◆ ABOUT THIS EXERCISE ◆
Write the data out again exactly, with no pictures.

[Records from a data source]
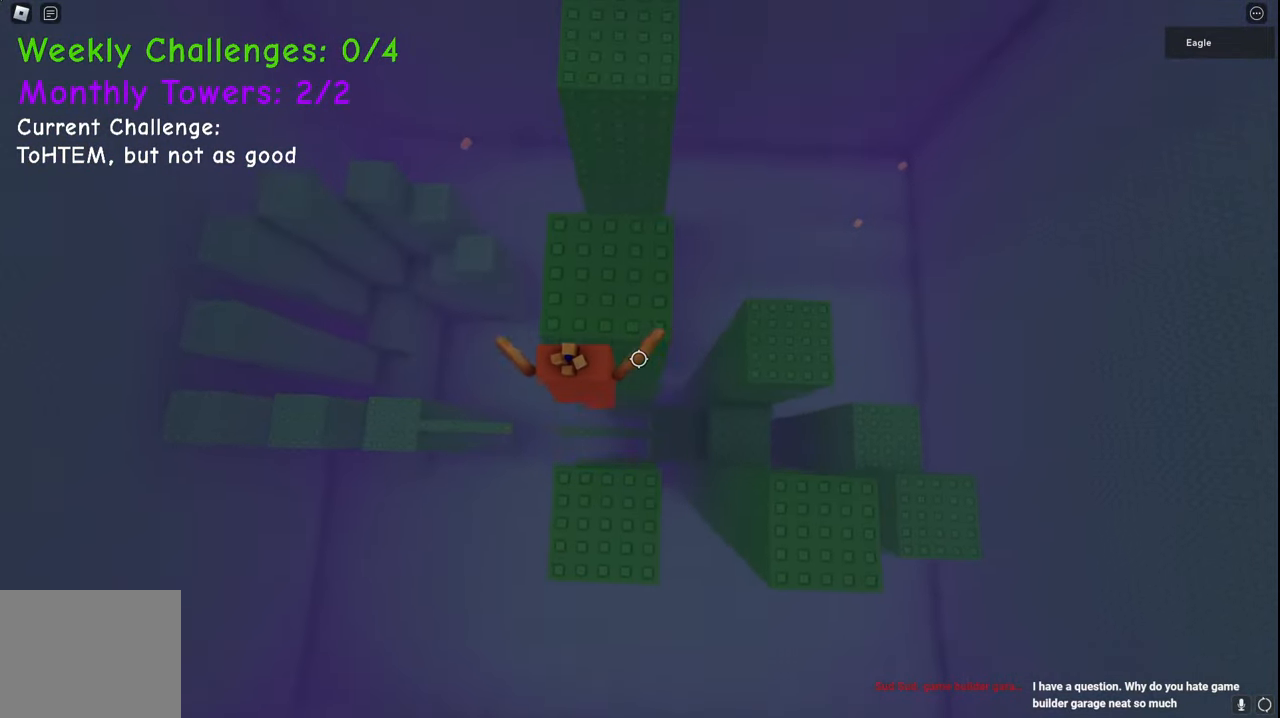
{"keys": ["space", "w"], "events": [[50, "space", "up"], [417, "space", "down"]]}
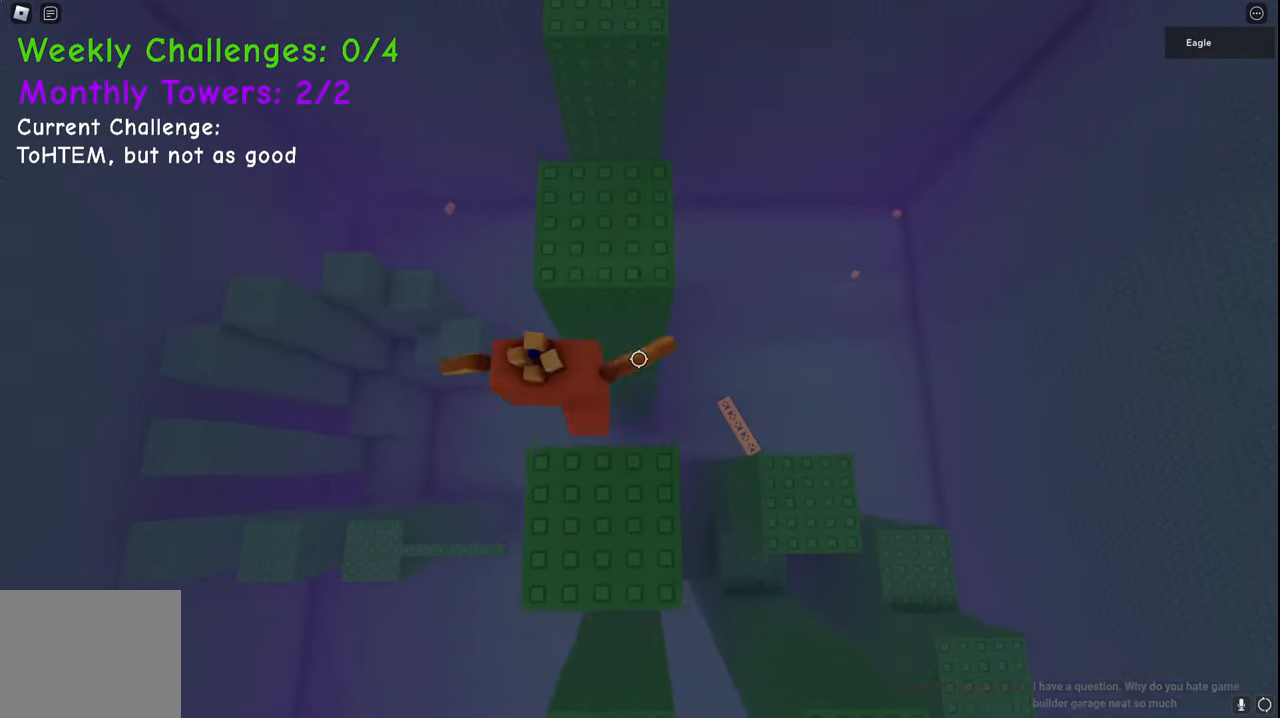
{"keys": ["w"], "events": [[117, "space", "up"]]}
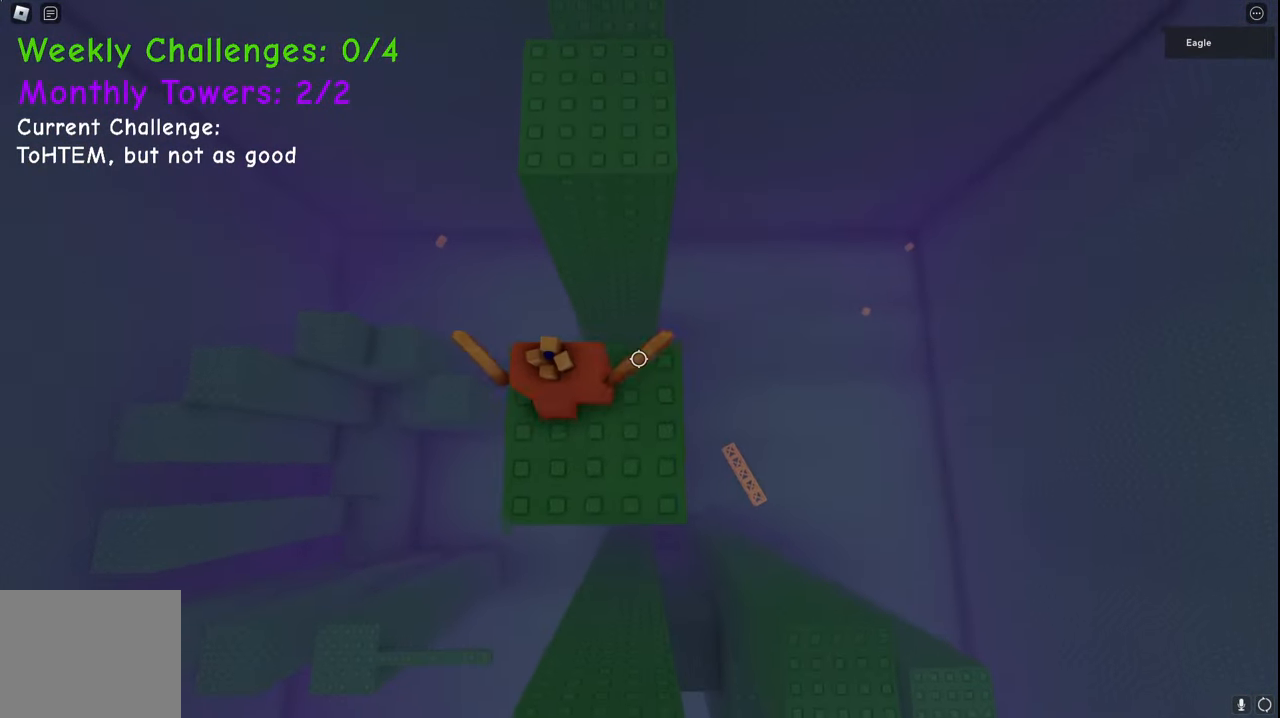
{"keys": ["w"], "events": [[33, "space", "down"], [200, "space", "up"], [417, "d", "down"], [450, "d", "up"]]}
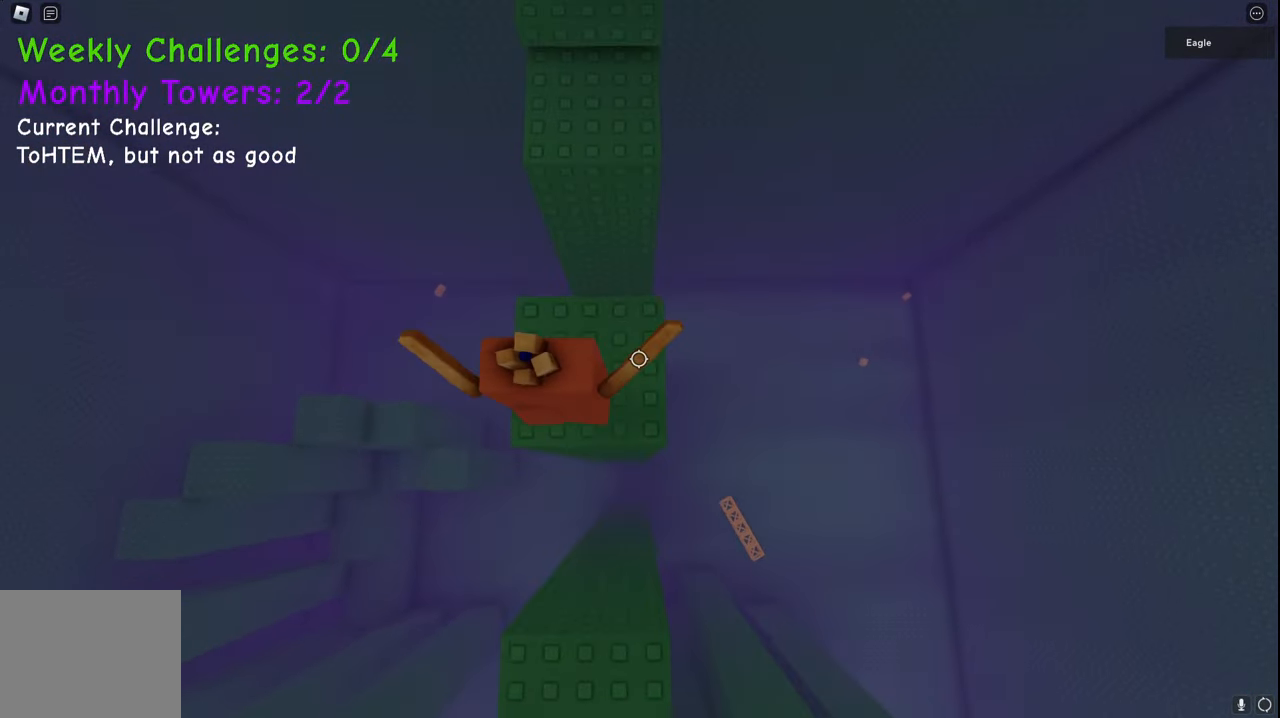
{"keys": ["w"], "events": [[283, "space", "down"], [450, "space", "up"]]}
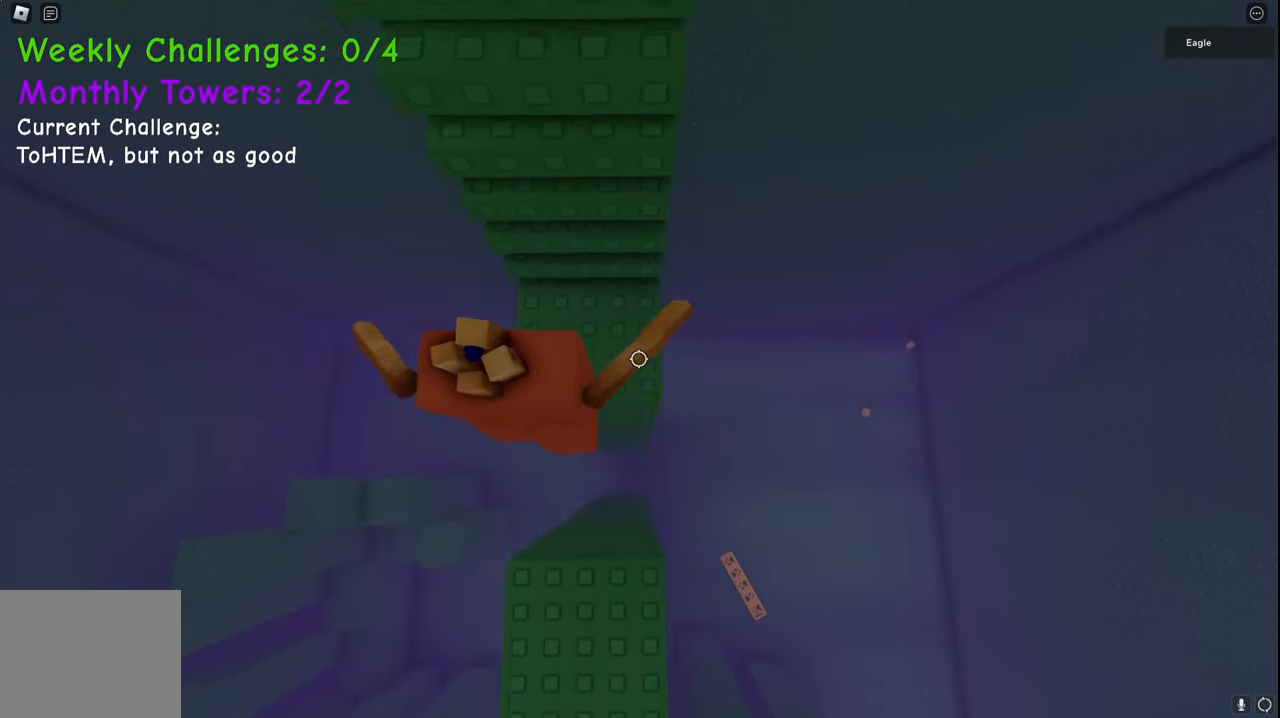
{"keys": ["w"], "events": []}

◆ SOLUTION FOR THIS PROBLEM ◆
{"keys": ["space", "w"], "events": [[50, "space", "up"], [417, "space", "down"]]}
{"keys": ["w"], "events": [[117, "space", "up"]]}
{"keys": ["w"], "events": [[33, "space", "down"], [200, "space", "up"], [417, "d", "down"], [450, "d", "up"]]}
{"keys": ["w"], "events": [[283, "space", "down"], [450, "space", "up"]]}
{"keys": ["w"], "events": []}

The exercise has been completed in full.